Quick Note: Apologies to my frequent readers, life has been a busy ride with many stops along the way in the past month that has rendered me paralyzed from writing more on this site–however, I hope to remedy that dry spell in the coming weeks–read on!
On Monday, October 18, 2010, our local newspaper The Palm Beach Post ran a front page article by Kevin D. Thompson entitled “In A Class By Themselves” that could be easily missed by most of us harried parents (especially those in stewardship of children 4 years and younger). Even if you don’t have time to read my blog, please look at the link of this article if you are still mulling over what your options are for the education of your child. You should be able to pull the link here: http://www.palmbeachpost.com/news/schools/palm-beach-county-students-benefit-from-virtual-classroom-977282.html?cxtype=rss_news or you may also search on their website: www.palmbeachpost.com
I don’t know where I’ve been in the past several years but after reading this article I found out that it’s been a growing phenomenon to have students from pre-kindergarten age through 12th grade attending some type of school online. The article cites research data from groups like Ambient Insight and the International Association for K-12 Online Learning who “reports that the number of students taking classes online is growing 30 percent annually.”

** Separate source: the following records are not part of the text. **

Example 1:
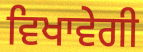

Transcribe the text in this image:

ਵਿਖਾਵੇਗੀ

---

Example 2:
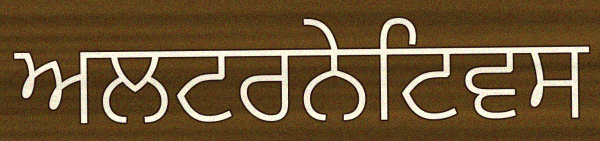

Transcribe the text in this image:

ਅਲਟਰਨੇਟਿਵਸ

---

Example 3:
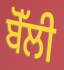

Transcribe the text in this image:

ਬੋੱਲੀ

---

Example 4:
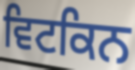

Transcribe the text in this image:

ਵਿਟਕਿਨ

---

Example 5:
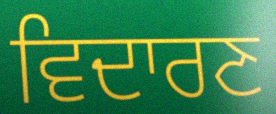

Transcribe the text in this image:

ਵਿਦਾਰਣ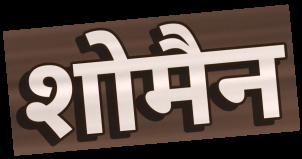
शोमैनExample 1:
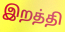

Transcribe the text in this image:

இறத்தி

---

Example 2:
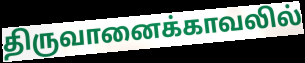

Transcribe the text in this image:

திருவானைக்காவலில்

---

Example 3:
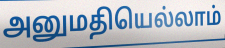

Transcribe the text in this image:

அனுமதியெல்லாம்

Evidently in our own Palm Beach County here in South Florida, we have almost 300 students currently enrolled in the 2010-11 school year and I’m truly excited to hear that there are actually three virtual schools available to our students in this county. The major difference between a student in virtual school or being home-schooled is that with virtual schooling the student takes classes online and their parents supervise and encourage while there are state-certified teachers who communicate with the student “regularly through e-mail, voice mail, phone conversations, virtual meeting sites and instant messages to complete the course work.”

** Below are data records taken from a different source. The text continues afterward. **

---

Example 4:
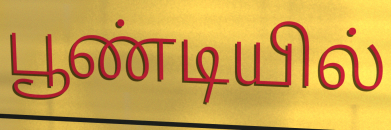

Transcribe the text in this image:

பூண்டியில்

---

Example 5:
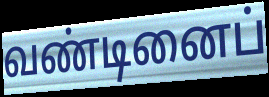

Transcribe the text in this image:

வண்டினைப்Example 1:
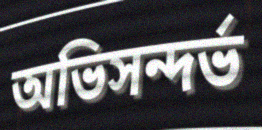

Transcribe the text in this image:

অভিসন্দর্ভ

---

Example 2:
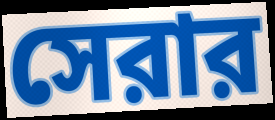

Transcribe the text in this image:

সেরার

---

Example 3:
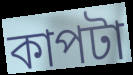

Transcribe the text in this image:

কাপটা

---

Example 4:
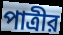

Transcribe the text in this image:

পাত্রীর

It is so refreshing to find out that there is another option for parents who are seeking an alternative to sending their kids to the public or private schools in their areas. We have a couple of generations now following the infamous “generation X” that have graduated from high school with some apathetic senses of being and as we’re raising our own children we fear sending them into educational systems that only remind us of those endless hours of boredom, frustration, harassment and so forth.
There are two major factors that I feel appeal to parents regarding the virtual education choice: one is definitely cost as most programs are free and open to every student (at least in Florida’s case), the second is the fact that the actual mantle of teaching falls on the state-certified instructors who teach at these virtual schools. The cost factor explains itself, the teacher factor is helpful for those parents who although they look forward to being involved on a daily basis in their child’s education–they may not feel comfortable enough to be the solely responsible adult teaching as in the case with some homeschooling programs.

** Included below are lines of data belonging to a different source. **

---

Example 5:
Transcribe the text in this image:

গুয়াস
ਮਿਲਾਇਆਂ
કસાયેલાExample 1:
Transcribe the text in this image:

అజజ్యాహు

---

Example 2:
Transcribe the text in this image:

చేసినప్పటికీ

This article does cite the standard cons of online learning (and perhaps, tongue-in-cheek about home-schooling as well) that include the thought that maybe these students lose out on interaction with other kids their age and don’t get the socialization that they would in a four-walled classroom. I personally dismiss that idea immediately as there are so many opportunities for our children these days than when we ourselves were kids in the 70s and 80s (no offense please to the older generations). It’s just that with all the mommy-and-me programs, sports, religious organizations, internet society and other extracurriculars, I think that kids these days are actually overstimulated to the point of apathy or burnouts.
The other side of this discussion is mentioned in this article and it refers to the teachers who are behind the virtual education and the fact that they are able to be more communicative with their students as they’re involved in writing and responding to them instead of just standing in front of a classroom. I think this is a great career move for teachers out there who have becoming discouraged in their work because they spend so much time focused on disciplining their students instead of actually educating them on the curriculum at hand.
In the end it always comes down to the parents’ decision on what type of education program is best for their children. It’s just nice to know that you now have more choices that each carry pros/cons. In my mind, as I ponder my toddler’s future academic career, I am looking at public/private schooling, home-schooling and now Florida’s virtual schools. Best of luck as you assist your beloved children, just remember you are always their first and most important teacher in life!